Last night, some clever young shareholders floated a Plan B for Nokia listing a set of proposals that could, if implemented, turn the company around. It makes a whole heap of sense to me. The Plan B people say that they are Nokia employees though they haven’t yet revealed their identity [edit: Plan B was revealed to be written by bored iPhone developer]. I wish them the very best of luck with this endeavour. However quixotic it might turn out to be, at this stage in the game an intelligent opposing view needs to be stated.
As I see it, Nokia made its decision to go with Microsoft at the behest of the Board, Institutional Shareholders, Vendor Stakeholders and Carriers. There is no 2/11 conspiracy. Whatever you make of Elop’s questionable work history he is not a shill, a patsy or a trojan horse, he’s just doing his job to the best of his ability. Shame about the lack of vision.
Nokia’s corporate culture sucked, it was bloated, arrogant and blind to reality. The company never really understood user experience or web services and it always put the Carriers before the Consumers. It should have taken a leaf out of Apple’s book in that regard but it didn’t have the balls to upset its Channel. Ovi made far too many compromises to the Mobile Network Operators and very few for developers. There’s a huge swathe of Nokia middle-managers who will never realise that they are the people responsible for this pivot. They are complicit in their own downfall yet they will always want to blame someone else for their personal tragedy – Stephen Elop is that man.
Goodness knows many of us are sick of reading crowing comments from idiots who don’t know the difference between a UI and an OS. Symbian was a fantastic Operating System, but it didn’t evolve fast enough and it was a bitch to work with. The genius of Android is the fact that just about anyone with a computer can make an app with it, and they are: the Android market is full of rubbish. Apple got it dead right from day one, no suprises there.

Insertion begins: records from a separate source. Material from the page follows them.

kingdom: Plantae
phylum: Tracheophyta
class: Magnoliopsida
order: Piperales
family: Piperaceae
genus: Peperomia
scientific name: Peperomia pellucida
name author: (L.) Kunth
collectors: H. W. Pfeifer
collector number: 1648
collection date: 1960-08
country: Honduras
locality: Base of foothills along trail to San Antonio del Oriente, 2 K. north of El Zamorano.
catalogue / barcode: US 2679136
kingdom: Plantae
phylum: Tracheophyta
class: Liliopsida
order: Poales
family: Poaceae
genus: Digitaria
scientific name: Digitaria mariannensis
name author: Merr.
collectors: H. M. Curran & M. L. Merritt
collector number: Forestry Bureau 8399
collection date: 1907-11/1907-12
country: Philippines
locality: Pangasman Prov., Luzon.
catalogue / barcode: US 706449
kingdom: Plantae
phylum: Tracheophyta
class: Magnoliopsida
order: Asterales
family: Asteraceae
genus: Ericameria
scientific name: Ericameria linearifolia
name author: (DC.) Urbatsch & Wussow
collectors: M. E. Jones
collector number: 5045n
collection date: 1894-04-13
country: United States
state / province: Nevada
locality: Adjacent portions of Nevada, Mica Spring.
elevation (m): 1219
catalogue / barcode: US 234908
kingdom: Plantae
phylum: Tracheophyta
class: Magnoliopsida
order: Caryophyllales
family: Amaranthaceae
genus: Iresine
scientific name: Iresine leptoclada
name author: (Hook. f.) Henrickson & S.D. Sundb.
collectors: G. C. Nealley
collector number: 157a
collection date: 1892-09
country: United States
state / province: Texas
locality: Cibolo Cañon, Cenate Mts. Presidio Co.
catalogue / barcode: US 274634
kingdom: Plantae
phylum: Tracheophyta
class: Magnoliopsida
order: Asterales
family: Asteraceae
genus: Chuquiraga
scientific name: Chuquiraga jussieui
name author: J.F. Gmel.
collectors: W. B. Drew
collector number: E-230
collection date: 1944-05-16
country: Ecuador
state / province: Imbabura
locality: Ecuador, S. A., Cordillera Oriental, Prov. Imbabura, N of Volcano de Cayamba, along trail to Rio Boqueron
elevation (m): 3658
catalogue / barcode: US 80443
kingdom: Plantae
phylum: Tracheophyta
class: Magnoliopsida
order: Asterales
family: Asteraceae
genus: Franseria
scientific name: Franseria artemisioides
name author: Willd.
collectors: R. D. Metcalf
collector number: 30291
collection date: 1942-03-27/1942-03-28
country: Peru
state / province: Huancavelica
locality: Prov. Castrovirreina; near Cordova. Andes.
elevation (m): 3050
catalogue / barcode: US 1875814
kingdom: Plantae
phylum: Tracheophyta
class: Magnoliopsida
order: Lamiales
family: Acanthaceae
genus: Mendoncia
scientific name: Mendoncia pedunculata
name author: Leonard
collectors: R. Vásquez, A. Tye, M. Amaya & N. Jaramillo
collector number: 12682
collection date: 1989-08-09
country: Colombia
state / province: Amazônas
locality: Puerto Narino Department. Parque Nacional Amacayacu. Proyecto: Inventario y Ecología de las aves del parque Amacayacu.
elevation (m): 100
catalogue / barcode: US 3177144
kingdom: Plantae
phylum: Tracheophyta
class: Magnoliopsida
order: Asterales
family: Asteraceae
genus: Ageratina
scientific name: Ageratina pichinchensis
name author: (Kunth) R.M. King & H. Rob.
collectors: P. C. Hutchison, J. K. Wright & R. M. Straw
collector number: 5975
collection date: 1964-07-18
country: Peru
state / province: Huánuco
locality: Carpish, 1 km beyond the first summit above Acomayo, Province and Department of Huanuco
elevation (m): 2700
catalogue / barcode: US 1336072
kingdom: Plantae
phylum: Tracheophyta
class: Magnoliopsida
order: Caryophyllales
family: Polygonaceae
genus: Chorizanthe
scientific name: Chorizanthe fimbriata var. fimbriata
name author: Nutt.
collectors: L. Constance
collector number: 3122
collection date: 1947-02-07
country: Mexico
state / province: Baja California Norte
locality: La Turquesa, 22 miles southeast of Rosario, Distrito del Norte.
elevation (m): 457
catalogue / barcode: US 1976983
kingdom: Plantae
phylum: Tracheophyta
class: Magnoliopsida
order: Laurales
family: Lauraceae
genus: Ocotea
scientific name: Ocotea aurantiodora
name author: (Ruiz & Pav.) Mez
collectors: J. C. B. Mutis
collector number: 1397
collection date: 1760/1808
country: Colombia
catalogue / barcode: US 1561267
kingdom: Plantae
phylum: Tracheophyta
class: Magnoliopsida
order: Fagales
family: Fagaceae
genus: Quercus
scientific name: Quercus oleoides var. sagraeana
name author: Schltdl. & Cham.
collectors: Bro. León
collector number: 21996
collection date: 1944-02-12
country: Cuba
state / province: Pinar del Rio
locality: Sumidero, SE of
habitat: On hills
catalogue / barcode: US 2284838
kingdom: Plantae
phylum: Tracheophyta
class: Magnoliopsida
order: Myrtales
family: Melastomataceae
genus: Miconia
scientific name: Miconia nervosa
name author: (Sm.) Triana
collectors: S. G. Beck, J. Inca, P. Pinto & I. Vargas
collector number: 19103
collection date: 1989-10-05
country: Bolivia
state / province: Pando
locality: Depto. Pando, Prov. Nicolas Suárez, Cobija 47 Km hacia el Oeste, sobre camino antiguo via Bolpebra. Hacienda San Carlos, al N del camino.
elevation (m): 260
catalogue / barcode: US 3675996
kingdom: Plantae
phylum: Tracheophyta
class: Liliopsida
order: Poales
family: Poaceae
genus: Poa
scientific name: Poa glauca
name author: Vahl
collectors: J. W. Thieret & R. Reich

WP7 isn’t bad in the same way that Win7 is so much better than Vista, perhaps Microsoft and Nokia can capture some developer mindshare again.
Meego is an amazing OS and Qt is an incredible UI framework.
‘Moving forward’ as corporate folk are wont to say, this is the perfect partnership for Microsoft and if executed well it might yet change Nokia’s fortune. Clearly the deal has the support of the Carriers and they remain, for better or worse, the biggest customers of any mobile manufacturer. In short time, we’re going to see just how good a leader Stephen Elop really is.
Nokia, you should have Thought Differently.